Non avere timore a fornire il proprio nome, cognome e telefono; si tratta di informazioni riservate, che non saranno comunicate a estranei, necessarie a chiedervi ulteriori dettagli e a scoraggiare le chiamate di disturbo. Se possibile, fornire ulteriori informazioni: - entità e descrizione del fumo (colonna di fumo bianco leggero oppure colonna di fumo nero,

colonna di fumo isolata oppure più colonne allineate); - presenza di abitazioni, elettrodotti, strade e ferrovie; - tipo di vegetazione e bosco (incolti, pascoli, pinete, querceti, macchia mediterranea).

COMPORTAMENTI DA TENERE IN CASO DI INCENDIO

Assicurarsi una via di fuga considerando il percorso stradale in relazione alla direzione dell’incendio.

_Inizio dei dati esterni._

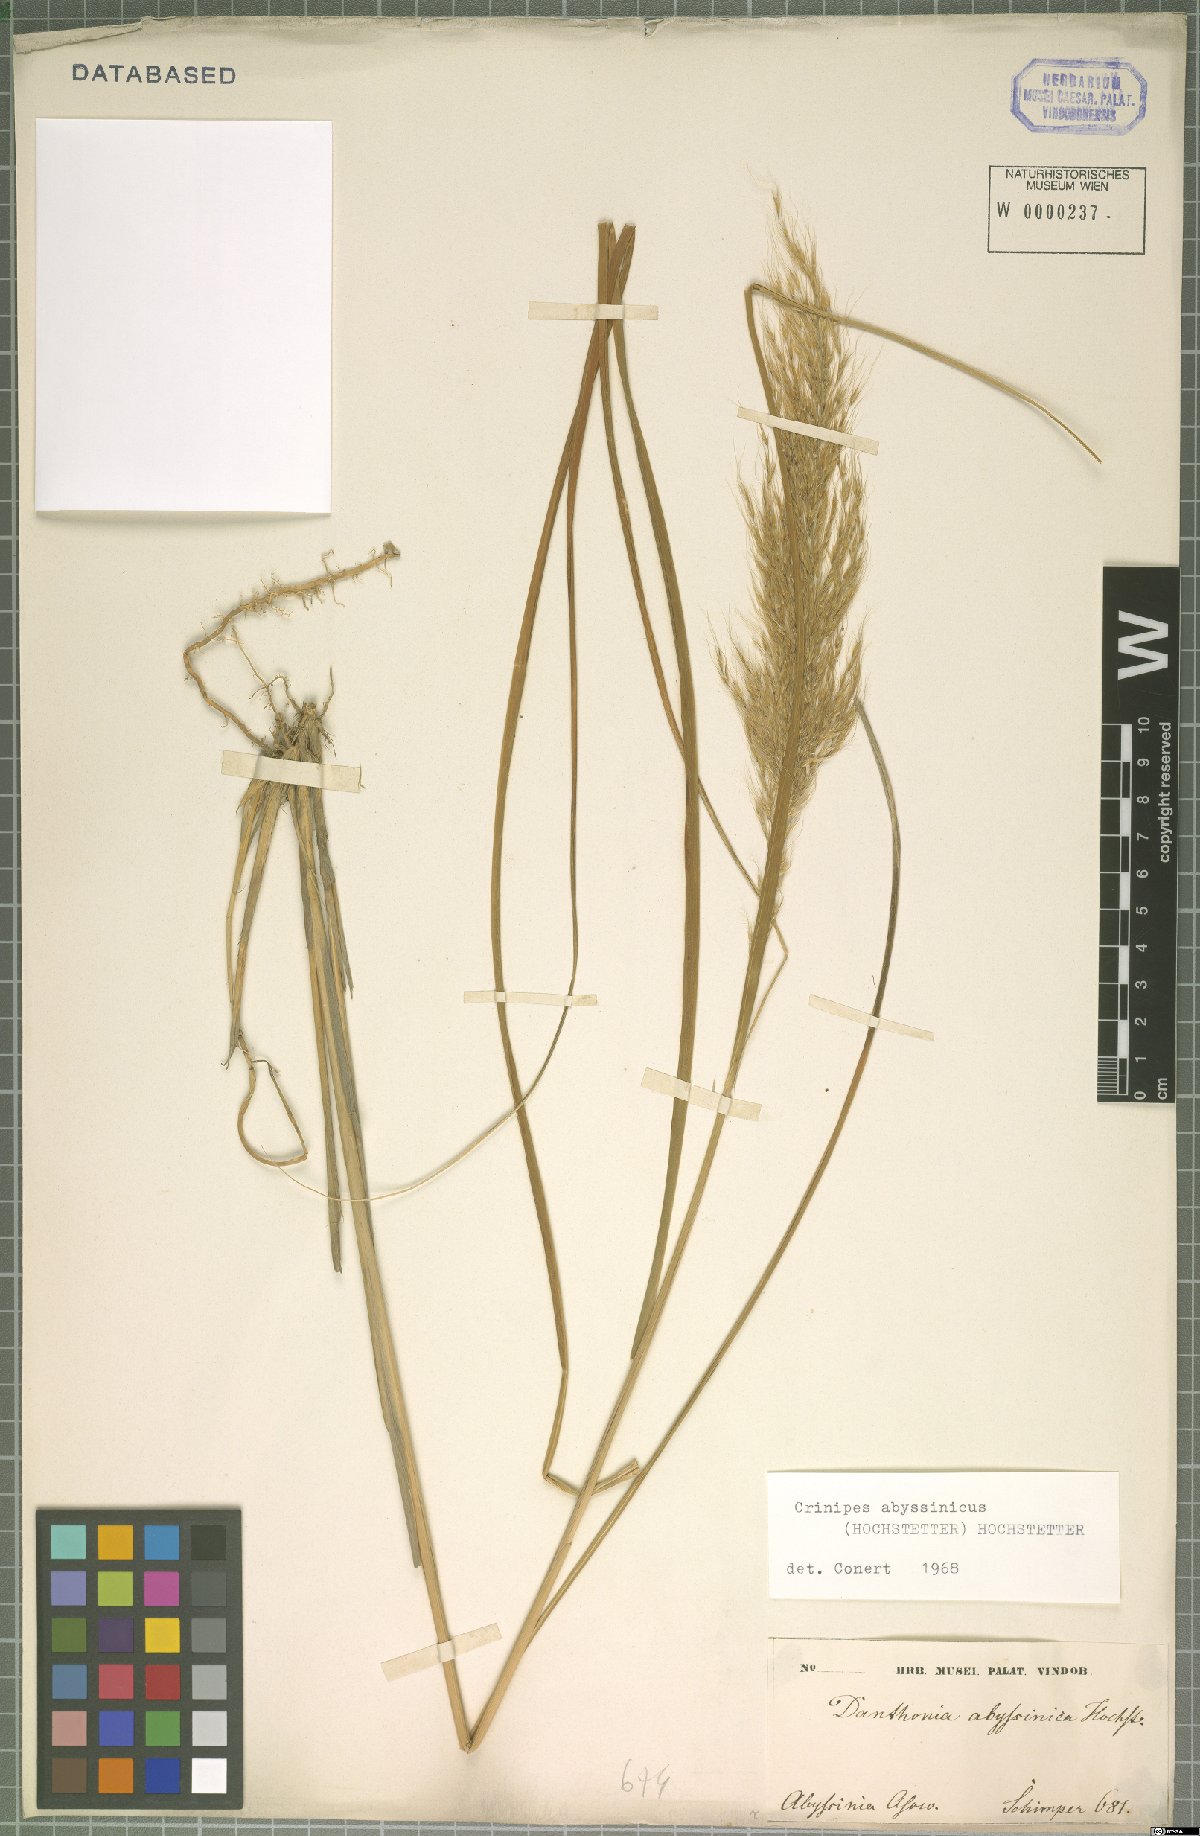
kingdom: Plantae
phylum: Tracheophyta
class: Liliopsida
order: Poales
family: Poaceae
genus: Crinipes
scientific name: Crinipes abyssinicus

Non allontanarsi dal veicolo che garantisce una buona possibilità di sopravvivenza durante il passaggio del fuoco; fermare il veicolo in zone aperte e prive di vegetazione; mantenere le luci accese, chiudere i finestrini e le prese d’aria.

Non sostare in zone sovrastanti l’incendio o sottovento.

Non fermarsi a osservare l’incendio lungo la strada; se la strada è chiusa, non accodarsi ma tornare indietro.

Facilitare l’intervento dei mezzi di soccorso, non ingombrando la strada con l’autovettura. Non lasciare parti del corpo scoperte.

Non fuggire in preda al panico, cercare un punto in cui sia possibile attraversare il fuoco e portarsi senza esitazione né ripensamenti sulla zona già bruciata.

Seguire sempre le indicazioni date dal personale o dal Direttore delle Operazioni (DO AIB).